Verschiedene Standpunkte gab es in der CDU-Fraktion: Drei Mitglieder, darunter Bernhard Rotzinger, sprachen sich für die Aufhebung der Satzung aus. Diese sei „zu restriktiv“ gewesen, wegen „Aussichtslosigkeit“ seien viele Anträge gar nicht erst gestellt worden, deswegen sei der Aufwand für die Verwaltung auch „angenehm niedrig“ gewesen. Die übrigen drei Fraktionsmitglieder hätten sich aber eine angemessene Fortentwicklung der Satzung gewünscht und enthielten sich deswegen bei der Schlussabstimmung, wie die Vorsitzende Carolin Jenkner zu Protokoll gab.
„Massive Zielkonflikte“
Keine Zweifel äußerte FDP/BfF-Stadtrat Uwe Stasch. Die Satzung sei „gut gemeint, aber hinderlich“ gewesen und habe „massive praktische Probleme und Zielkonflikte“ verursacht. Außerdem sei die Ungleichbehandlung zum Freiburger Westen, wo es vergleichbare Erhaltungssatzungen nicht gibt, nicht nachvollziehbar. Davor, die Bewohner des Stadtteils als „die bösen Reichen im Waldsee“ zu stigmatisieren, warnte Freie-Wähler-Fraktionschef Johannes Gröger: „Jede Wohnung ist guter Wohnraum, denn er entlastet den Freiburger Wohnungsmarkt.“
„Furchtbare Debatte“
Genau dieses Argument wollte Kulturliste-Stadtrat Markus Schillberg nicht gelten lassen. „Im Waldsee wird kein bezahlbarer Wohnraum entstehen“, aber nur daran mangele es in der Stadt.

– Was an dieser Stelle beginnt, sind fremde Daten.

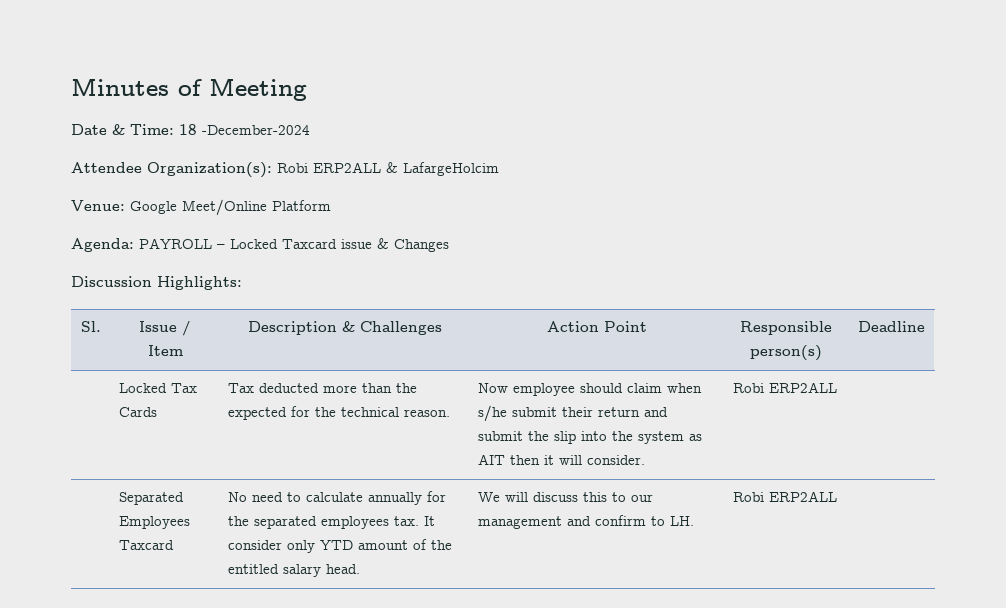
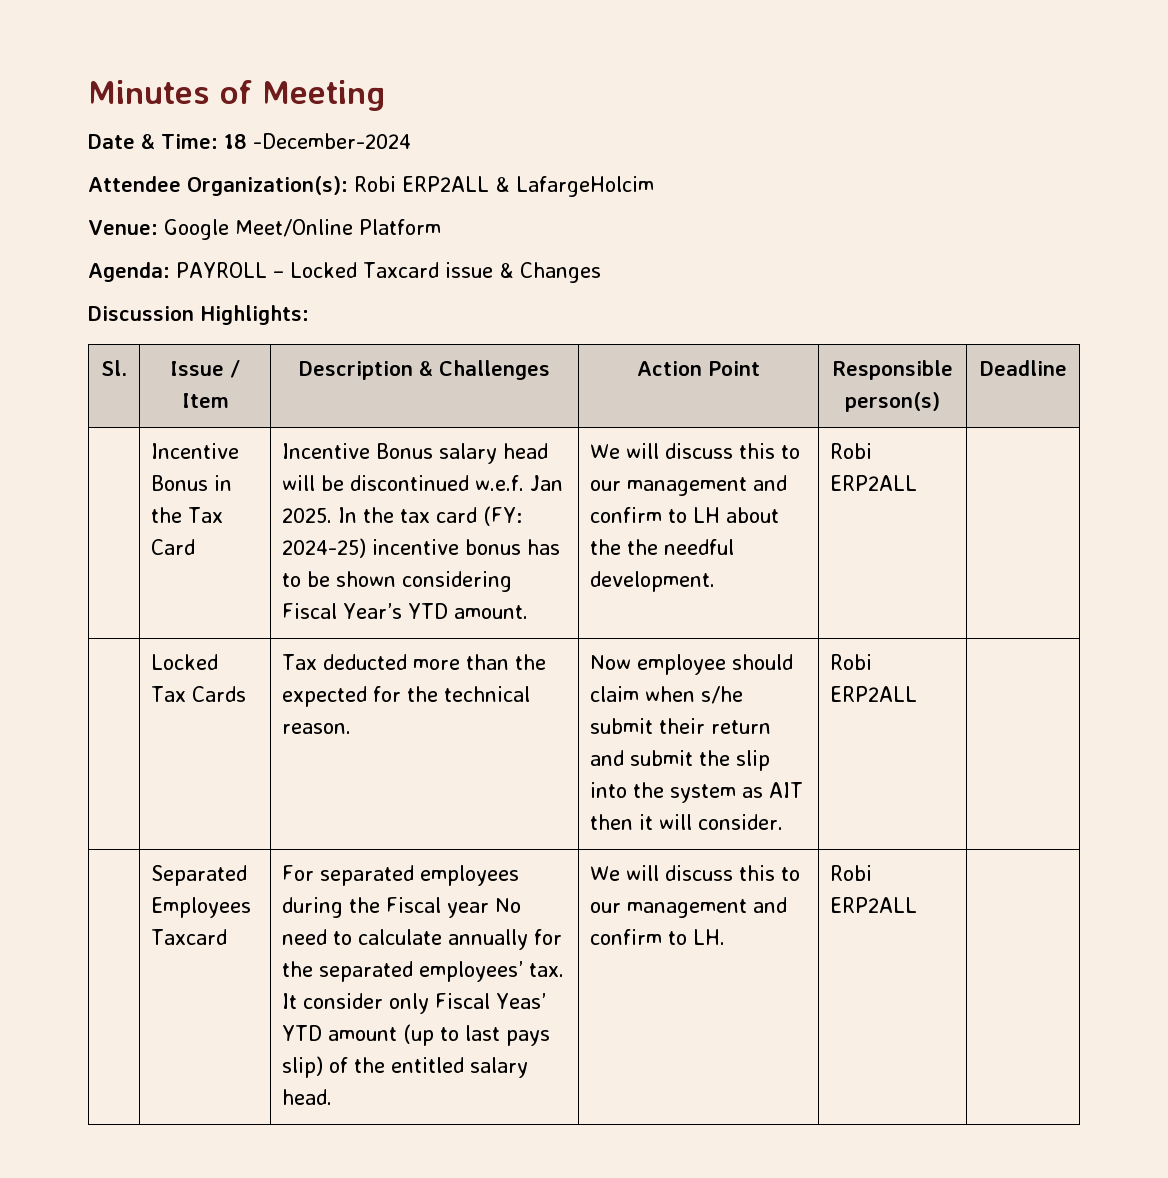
(925, 326) none -> [151,443,240,459] [151,475,233,491] [151,507,224,523] [151,539,196,555] [282,443,549,464] [282,475,564,491] [282,506,523,526] [282,538,561,558] [282,571,513,592] [282,603,529,619] [590,443,801,459] [590,475,788,496] [590,507,780,523] [590,539,735,555] [590,571,716,592] [830,443,873,459] [830,475,918,491] // | Incentive Bonus in the Tax Card | Incentive Bonus salary head will be discontinued w.e.f. Jan 2025. In the tax card (FY: 2024-25) incentive bonus has to be shown considering Fiscal Year’s YTD amount. | We will discuss this to our management and confirm to LH about the the needful development. | Robi ERP2ALL |
(175, 545) none -> [282,865,520,886] [282,897,490,918] For separated employees during the Fiscal year
[321,516,390,529] employees -> [419,961,524,982] employees’
[320,540,409,550] YTD amount -> [435,993,547,1009] [282,1024,551,1046] [282,1056,324,1078] Fiscal Yeas’ YTD amount (up to last pays slip)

Er bezeichnete die Debatte insgesamt als „furchtbar“ und wies – erfolglos – darauf hin, dass mit der Aufhebung der Satzung „das ganze Instrument in der Mülltonne“ sei. Vehement unterstützt wurde er in dieser Einschätzung aber lediglich von Freiburg-Lebenswert-Stadtrat Wolf-Dieter Winkler. Die Erhaltungssatzung sei „damals eine wegweisende Entscheidung“ gewesen, jetzt würde man diese „bahnbrechende Errungenschaft ohne Not schleifen“.
Nur sechs Ratsmitglieder sahen das genauso, acht enthielten sich, alle anderen waren dafür, dass im Stadtteil Waldsee künftig wieder dieselben Regeln gelten wie überall, wo es keinen Bebauungsplan gibt: Bauvorhaben müssen sich nach Paragraf 34 des Baugesetzbuches an der Umgebungsbebauung orientieren – nach Einschätzung der Ratsmehrheit ist damit ein ausreichender Schutz des Stadtviertels gewährleistet.